Não vivo de poesia, vivo a poesia.

quinta-feira, 27 de junho de 2013

Versos a Corina - VI

No delírio
De te amar — olvidei as lutas e o martírio;
Eras tu. Eu só quis, numa ventura calma,
Sentir e ver o amor através de uma alma;
De outras belezas vãs não valeu o esplendor,
A beleza eras tu: — tinhas a alma e o amor.
Pelicano do amor, dilacerei meu peito,
E com meu próprio sangue os filhos meus aleito;
Meus filhos: o desejo, a quimera, a esperança;
Por eles reparti minh'alma. Na provança
Ele não fraqueou, antes surgiu mais forte;
É que eu pus neste amor, neste último transporte,
Tudo o que vivifica a minha juventude:
O culto da verdade e o culto da virtude,
A vênia do passado e a ambição do futuro,
O que há de grande e belo, o que há de nobre e puro.
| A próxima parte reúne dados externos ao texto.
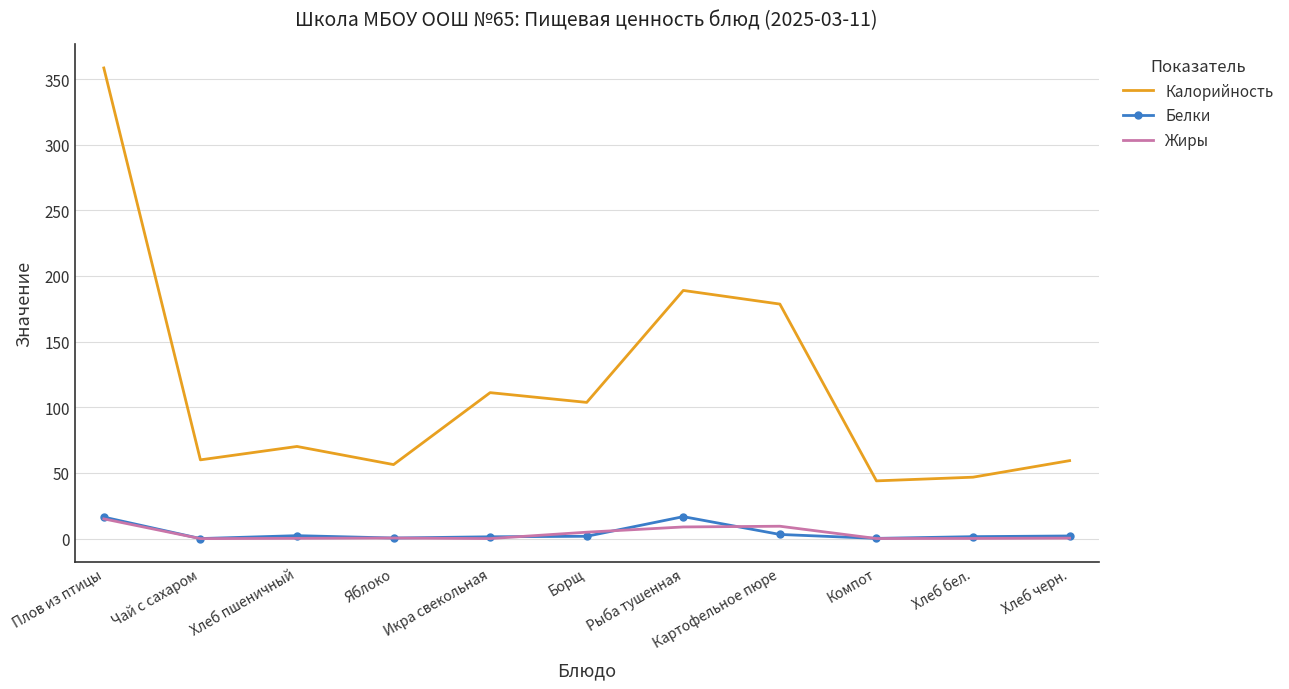

How many interior local peaks does the Калорийность series have?

3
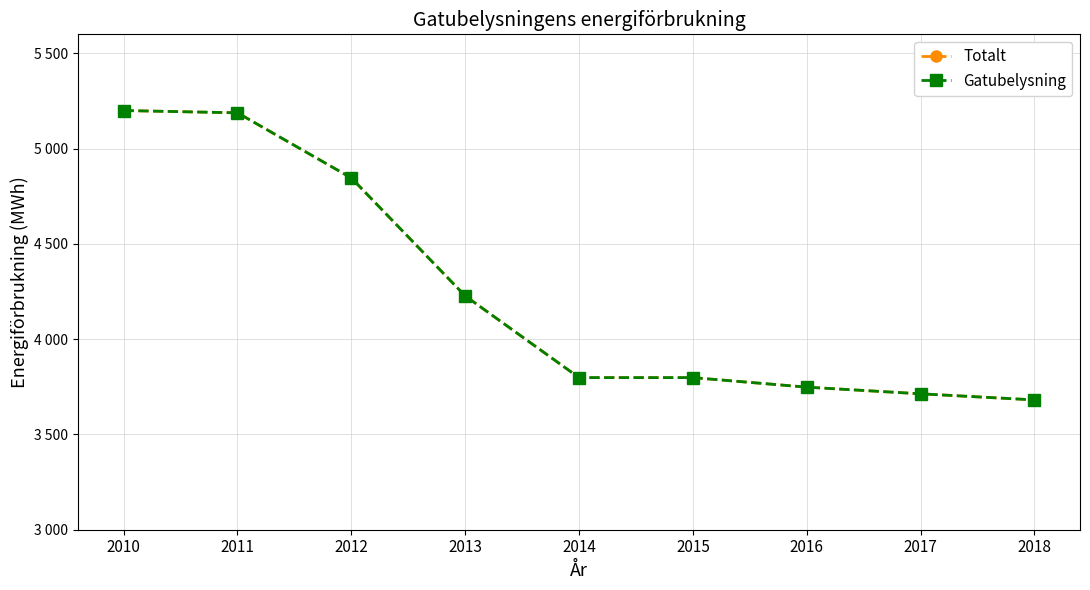

Which label corresponds to the largest value in the chart?

2010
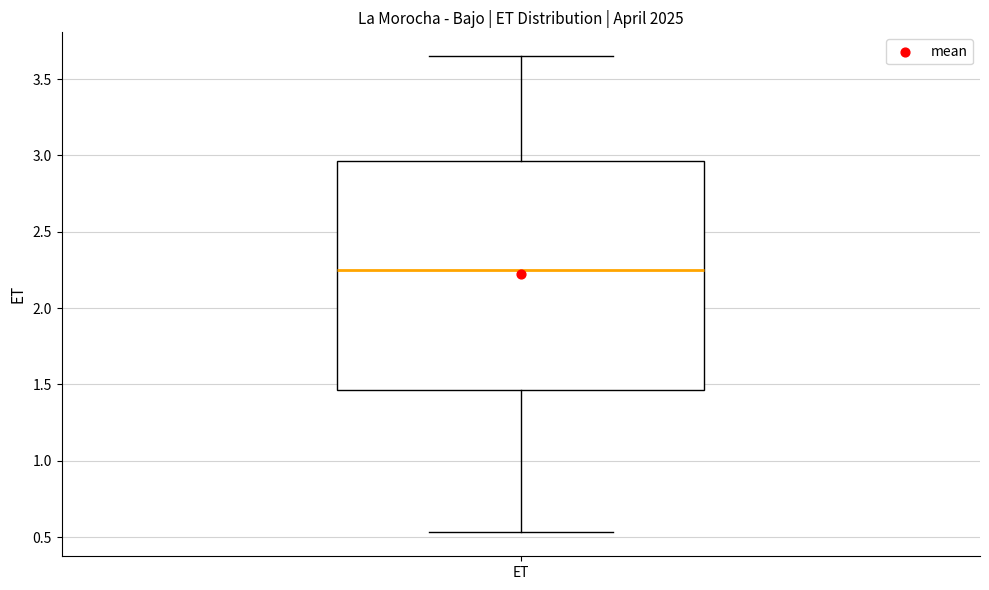

Read this box plot against the y-axis: the position of the median line, the range covered by the box, and the ends of both whiskers. The values are not printed on the chart, so give them approximately, as read against the axis.

median 2.25, box 1.45 to 2.95, whiskers 0.55 to 3.65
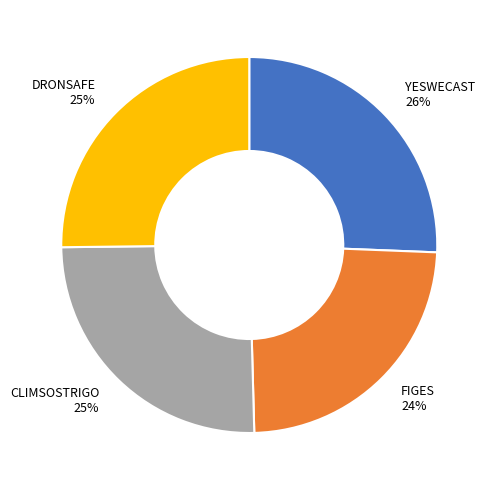

To the nearest percent, what is the average slice percentage?

25%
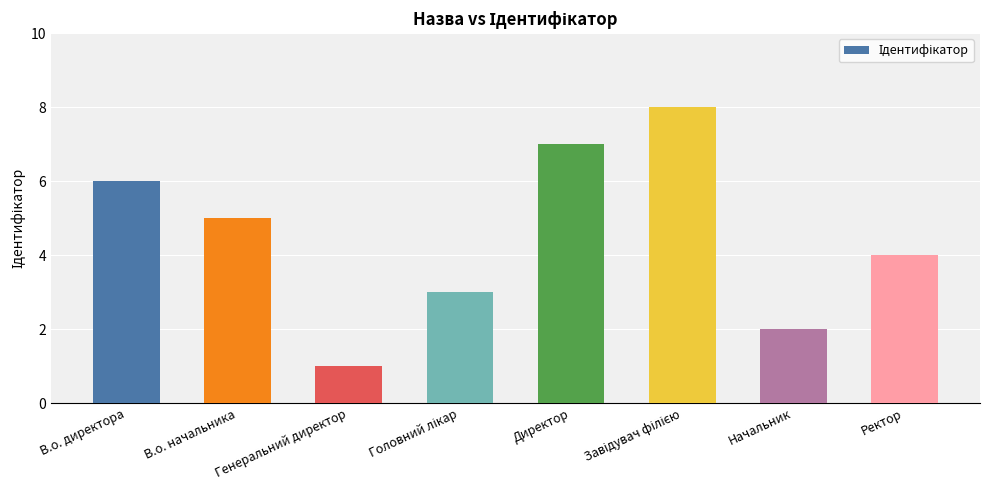

Read the value at Ректор.

4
Deste profundo amor, doce e amada Corina,
Acorda-te a lembrança um eco de aflição?
Minh'alma pena e chora à dor que a desatina:
Sente tua alma acaso a mesma comoção?

Em vão! Contrário a amor é nada o esforço humano,
É nada o vasto espaço, é nada o vasto oceano!

Vou, sequioso espírito,
Cobrando novo alento,
N'asa veloz do vento
Correr de mar em mar;
Posso, fugindo ao cárcere,
Que à terra me tem preso,
Em novo ardor aceso,
Voar, voar, voar!

Então, se à hora lânguida
Da tarde que declina,
Do arbusto da colina
Beijando a folha e a flor,
A brisa melancólica
Levar-te entre perfumes
Uns tímidos queixumes
Ecos de mágoa e dor;

Então, se o arroio tímido
Que passa e que murmura
À sombra da espessura
Dos verdes salgueirais,
Mandar-te entre os murmúrios
Que solta nos seus giros,
Uns como que suspiros
De amor, uns ternos ais;

Então, se no silêncio
Da noite adormecida,
Sentires — mal dormida —
Em sonho ou em visão,
Um beijo em tuas pálpebras,
Um nome aos teus ouvidos,
E ao som de uns ais partidos
Pulsar teu coração;

Da mágoa que consome
O meu amor venceu;
Não tremas: — é teu nome,
Não fujas — que sou eu!

Poesia, Crisálidas, 1864. Machado de Assis.